Bij een lekker ontbijtje hoort toch wel een croissantje. Een goed gebakken croissant is een pure verwennerij. Zeker op zondagen vliegen ze bij ons de winkel uit! Het croissantje, oorspronkelijk afkomstig uit Oostenrijk en dus niet uit Frankrijk, is een broodje dat gemaakt wordt van een deeg dat meerdere malen ‘getoerd ’ (gewalst) wordt. Hierdoor en door het toevoegen van echte roomboter ontstaat de structuur van dunne laagjes. Deze laagjes structuur moet duidelijk zichtbaar zijn en ook de geur en natuurlijk smaak van roomboter moet te herkennen zijn om te kunnen spreken van een goede croissant.
Croissantjes zijn erg lekker met kaas of chocolade, maar dit recept is toch ook zeker het proberen waard!
Croissantje met abrikoos en banaan
Ingrediënten: een croissantje, eetlepel hazelnoten, ½ eetlepel lemoncurd of gemberjam, ½ eetlepel verse munt, 25 gram roomkaas, 2 abrikozen en een halve banaan.

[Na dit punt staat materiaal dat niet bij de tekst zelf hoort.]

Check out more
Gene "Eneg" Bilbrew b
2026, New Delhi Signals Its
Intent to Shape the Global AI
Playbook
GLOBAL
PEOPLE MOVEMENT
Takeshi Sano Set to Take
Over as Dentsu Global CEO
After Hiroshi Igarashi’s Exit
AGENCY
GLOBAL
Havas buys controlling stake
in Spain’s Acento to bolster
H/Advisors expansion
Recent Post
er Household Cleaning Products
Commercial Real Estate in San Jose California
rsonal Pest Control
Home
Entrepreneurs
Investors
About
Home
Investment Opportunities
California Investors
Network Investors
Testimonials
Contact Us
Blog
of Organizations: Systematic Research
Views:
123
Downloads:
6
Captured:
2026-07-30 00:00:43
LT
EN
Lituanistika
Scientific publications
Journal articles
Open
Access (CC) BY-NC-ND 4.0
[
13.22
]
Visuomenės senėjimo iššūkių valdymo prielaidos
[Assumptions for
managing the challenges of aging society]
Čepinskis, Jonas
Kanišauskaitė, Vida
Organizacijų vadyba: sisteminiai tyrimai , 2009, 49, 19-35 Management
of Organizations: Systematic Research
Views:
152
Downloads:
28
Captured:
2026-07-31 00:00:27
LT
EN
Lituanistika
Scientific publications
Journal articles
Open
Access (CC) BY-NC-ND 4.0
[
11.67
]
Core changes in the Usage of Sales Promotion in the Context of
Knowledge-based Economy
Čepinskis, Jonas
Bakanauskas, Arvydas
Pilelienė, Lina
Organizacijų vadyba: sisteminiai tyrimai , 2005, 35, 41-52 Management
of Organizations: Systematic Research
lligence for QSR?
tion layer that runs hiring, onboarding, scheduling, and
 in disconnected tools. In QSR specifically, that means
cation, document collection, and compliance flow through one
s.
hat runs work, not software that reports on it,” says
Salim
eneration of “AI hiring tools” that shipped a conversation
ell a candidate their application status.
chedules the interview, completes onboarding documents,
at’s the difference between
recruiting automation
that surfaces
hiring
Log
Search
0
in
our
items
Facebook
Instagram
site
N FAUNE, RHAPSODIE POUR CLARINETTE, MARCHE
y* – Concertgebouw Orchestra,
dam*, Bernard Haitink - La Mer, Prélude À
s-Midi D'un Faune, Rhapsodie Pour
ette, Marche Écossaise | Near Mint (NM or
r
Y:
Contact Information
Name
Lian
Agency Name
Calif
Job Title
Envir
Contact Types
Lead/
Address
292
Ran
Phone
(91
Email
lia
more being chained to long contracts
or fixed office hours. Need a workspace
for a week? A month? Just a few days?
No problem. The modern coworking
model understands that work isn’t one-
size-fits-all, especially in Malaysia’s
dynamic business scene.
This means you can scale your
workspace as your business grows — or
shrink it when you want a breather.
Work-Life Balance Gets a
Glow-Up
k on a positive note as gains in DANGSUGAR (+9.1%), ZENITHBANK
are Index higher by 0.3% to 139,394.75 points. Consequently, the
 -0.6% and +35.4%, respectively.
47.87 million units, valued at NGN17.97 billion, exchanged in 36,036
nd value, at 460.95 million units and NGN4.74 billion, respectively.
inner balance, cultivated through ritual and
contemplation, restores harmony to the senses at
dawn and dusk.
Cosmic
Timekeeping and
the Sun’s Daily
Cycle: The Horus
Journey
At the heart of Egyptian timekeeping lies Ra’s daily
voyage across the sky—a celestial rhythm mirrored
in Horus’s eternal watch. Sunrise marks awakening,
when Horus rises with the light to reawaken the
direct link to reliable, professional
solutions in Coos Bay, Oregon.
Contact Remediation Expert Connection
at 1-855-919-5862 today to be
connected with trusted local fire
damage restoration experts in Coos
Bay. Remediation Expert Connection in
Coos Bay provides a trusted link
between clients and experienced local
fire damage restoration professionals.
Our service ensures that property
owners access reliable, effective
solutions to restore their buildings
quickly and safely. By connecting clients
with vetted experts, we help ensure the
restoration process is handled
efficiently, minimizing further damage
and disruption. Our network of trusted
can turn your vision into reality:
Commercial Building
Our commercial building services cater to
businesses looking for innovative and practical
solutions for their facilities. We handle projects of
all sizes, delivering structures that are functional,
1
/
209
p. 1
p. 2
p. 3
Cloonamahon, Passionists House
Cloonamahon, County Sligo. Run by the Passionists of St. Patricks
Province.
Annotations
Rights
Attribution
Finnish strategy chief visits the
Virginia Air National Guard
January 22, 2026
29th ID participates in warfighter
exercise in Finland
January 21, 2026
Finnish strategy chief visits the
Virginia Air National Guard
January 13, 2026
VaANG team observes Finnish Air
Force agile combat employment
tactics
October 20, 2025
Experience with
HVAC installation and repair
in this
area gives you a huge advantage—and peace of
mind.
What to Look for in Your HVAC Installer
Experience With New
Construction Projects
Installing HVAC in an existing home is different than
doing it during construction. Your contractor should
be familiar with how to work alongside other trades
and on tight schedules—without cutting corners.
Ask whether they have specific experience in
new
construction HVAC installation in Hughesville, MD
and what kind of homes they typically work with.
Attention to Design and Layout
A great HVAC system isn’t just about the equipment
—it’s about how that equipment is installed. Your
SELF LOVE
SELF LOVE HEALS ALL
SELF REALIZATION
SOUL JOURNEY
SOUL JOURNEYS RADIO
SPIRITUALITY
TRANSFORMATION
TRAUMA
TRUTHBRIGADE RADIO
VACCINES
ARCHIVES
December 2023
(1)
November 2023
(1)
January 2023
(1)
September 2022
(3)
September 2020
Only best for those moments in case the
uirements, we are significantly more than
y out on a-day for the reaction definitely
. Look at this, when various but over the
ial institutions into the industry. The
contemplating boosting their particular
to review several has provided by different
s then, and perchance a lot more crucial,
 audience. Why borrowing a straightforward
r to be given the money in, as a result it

Hak de hazelnoten fijn en rooster ze even in een droge koekenpan. Roer de afgekoelde hazelnoten met de jam en munt door de roomkaas. Laat deze spread, als het kan, een half uurtje staan. Snijd de abrikozen en banaan in plakjes. Snijd het croissantje open, bestrijk deze met de hazelnootspread en leg om en om de abrikoos en banaan erop. Smakelijk!